Of course, this being Lifetime it can’t let the melodrama pot just stay on simmer; it starts boiling over when Callie clubs to death Dell Carter (Gabrielle Rose), the local realtor, who refused to give Callie a job as an agent, and it really explodes when Callie lets slip to Nina’s mother Florence (a nice sympathetic-older-woman role by Susan Hogan) that she’s waiting for the father of her baby to divorce his wife and send her back to San Francisco, and Florence unwittingly seals her own doom by telling Callie that she’s allergic to peanuts — whereupon Callie immediately whips up a sponge cake with peanut oil, serves some to Florence and then boosts Florence’s emergency medication from her purse and dangles it teasingly in front of her as she expires from her deathly allergy. (As if ripping off The Great Lie wasn’t enough, writers Steven Frank and Julie Ferber Frank — a married couple, one assumes from the names, which makes a viewer wonder whether they have any children and, if so, how were they conceived: the fun way, or those other ways? — stole from another Bette Davis vehicle, The Little Foxes, as well.) The finale is a fight to the finish between Nina and Callie, who’s finally given birth to a baby girl and threatens to kill the baby if Nina tries to take her; in order to try to get her to lay off, Noah pretends to club Nina with a fireplace poker (or was it a tire wrench, I wasn’t sure) and, when Callie sees through Noah’s trick, she stabs him and leaves him writhing on the floor (given that the other doctor in town is his old grandfather and he’s collapsed, one wonders who’s going to give Noah the medical attention he needs) and Nina, her adrenalin spiked by Callie’s threat to kill the child, rushes her on the stairs and kills her with the sheer force of the blow.

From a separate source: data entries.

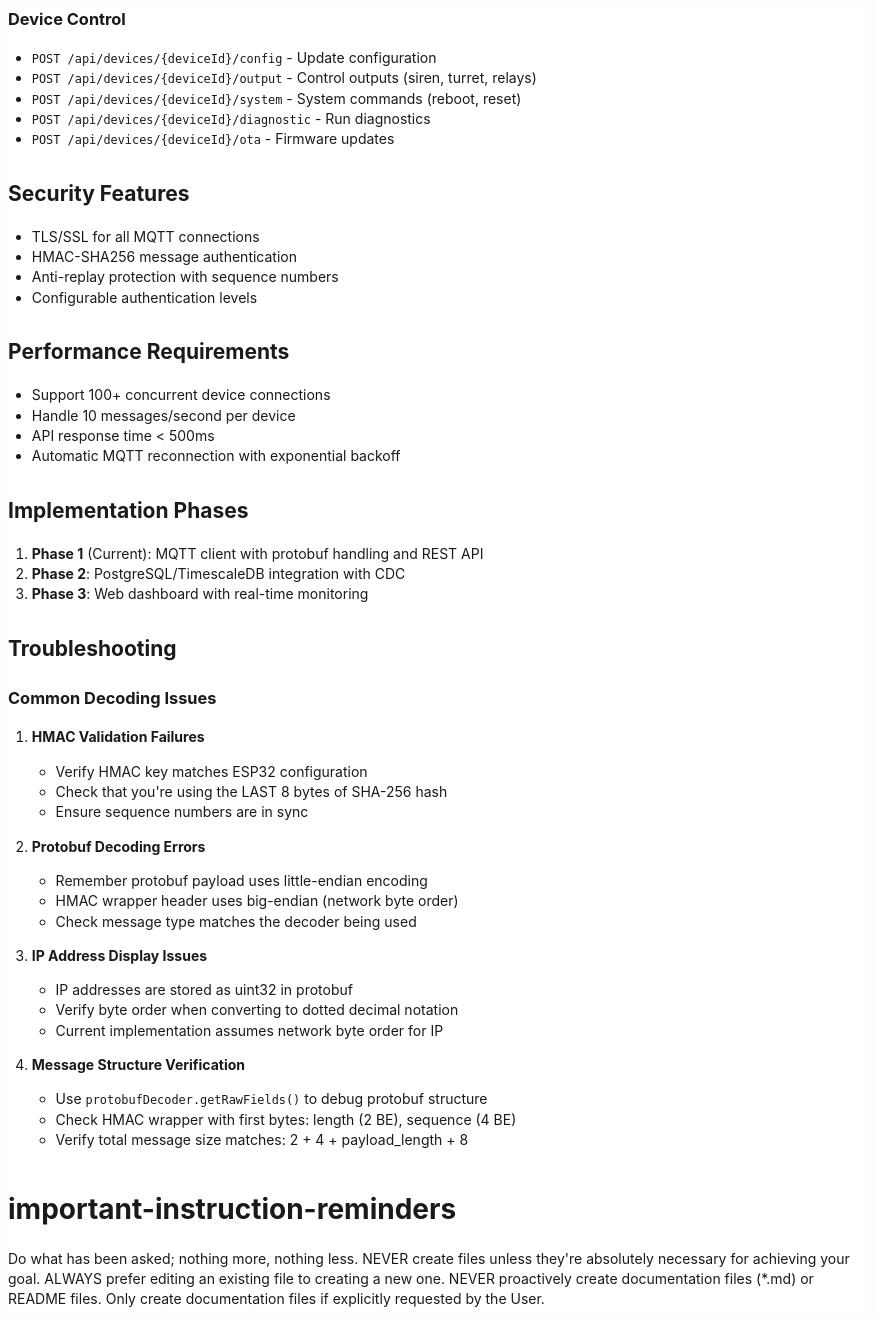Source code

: ### Device Control
- `POST /api/devices/{deviceId}/config` - Update configuration
- `POST /api/devices/{deviceId}/output` - Control outputs (siren, turret, relays)
- `POST /api/devices/{deviceId}/system` - System commands (reboot, reset)
- `POST /api/devices/{deviceId}/diagnostic` - Run diagnostics
- `POST /api/devices/{deviceId}/ota` - Firmware updates

## Security Features

- TLS/SSL for all MQTT connections
- HMAC-SHA256 message authentication
- Anti-replay protection with sequence numbers
- Configurable authentication levels

## Performance Requirements

- Support 100+ concurrent device connections
- Handle 10 messages/second per device
- API response time < 500ms
- Automatic MQTT reconnection with exponential backoff

## Implementation Phases

1. **Phase 1** (Current): MQTT client with protobuf handling and REST API
2. **Phase 2**: PostgreSQL/TimescaleDB integration with CDC
3. **Phase 3**: Web dashboard with real-time monitoring

## Troubleshooting

### Common Decoding Issues

1. **HMAC Validation Failures**
   - Verify HMAC key matches ESP32 configuration
   - Check that you're using the LAST 8 bytes of SHA-256 hash
   - Ensure sequence numbers are in sync

2. **Protobuf Decoding Errors**
   - Remember protobuf payload uses little-endian encoding
   - HMAC wrapper header uses big-endian (network byte order)
   - Check message type matches the decoder being used

3. **IP Address Display Issues**
   - IP addresses are stored as uint32 in protobuf
   - Verify byte order when converting to dotted decimal notation
   - Current implementation assumes network byte order for IP

4. **Message Structure Verification**
   - Use `protobufDecoder.getRawFields()` to debug protobuf structure
   - Check HMAC wrapper with first bytes: length (2 BE), sequence (4 BE)
   - Verify total message size matches: 2 + 4 + payload_length + 8
# important-instruction-reminders
Do what has been asked; nothing more, nothing less.
NEVER create files unless they're absolutely necessary for achieving your goal.
ALWAYS prefer editing an existing file to creating a new one.
NEVER proactively create documentation files (*.md) or README files. Only create documentation files if explicitly requested by the User.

At time the Franks’ script, directed with all the subtlety of a sledgehammer by Harvey Kahn, makes me wish for the relative restraint of Christine Conradt, and the film is full of plot holes — like why Callie’s previous campaign of terror (she not only knocks off Tess, Nina’s cat ­— ya remember Nina’s cat? — she also kills Dell Carter, and one wonders why no one from whatever sort of police department Mill Crossing has is bothering to investigate the death of a woman found fatally clubbed in a field) hasn’t attracted the attention of the authorities, though one thing the filmmakers did get right (kudos to casting directors Susan Taylor Brouse and Lynne Carrow) is that Tori Spelling and Victoria Pratt look enough alike to make it believable that the personnel at a fertility clinic (aside from Dr. Berke, who’s not in the office when Callie comes in) could implant one’s in vitro fertilized embryos into the other — even though the first time we notice the resemblance the question we’re asking is, “What is this? Is Noah only attracted to this one specific body type of woman?” What makes Hush watchable (aside from those nice shots of Tahmoh Penikett’s chest) is Victoria Pratt’s bad-girl performance; for all the histrionics they put the good people through, Lifetime’s writers and directors do manage to make their villains surprisingly subtle at times, and this is one of those times — we really believe in Callie as put-upon counterperson stuck in a small town whose mild transgressions get her in far more trouble than she deserves, and for all the sillinesses of the Franks’ script they do a good job peeling back the layers of the onion until we see the psychotic evil of Callie’s character.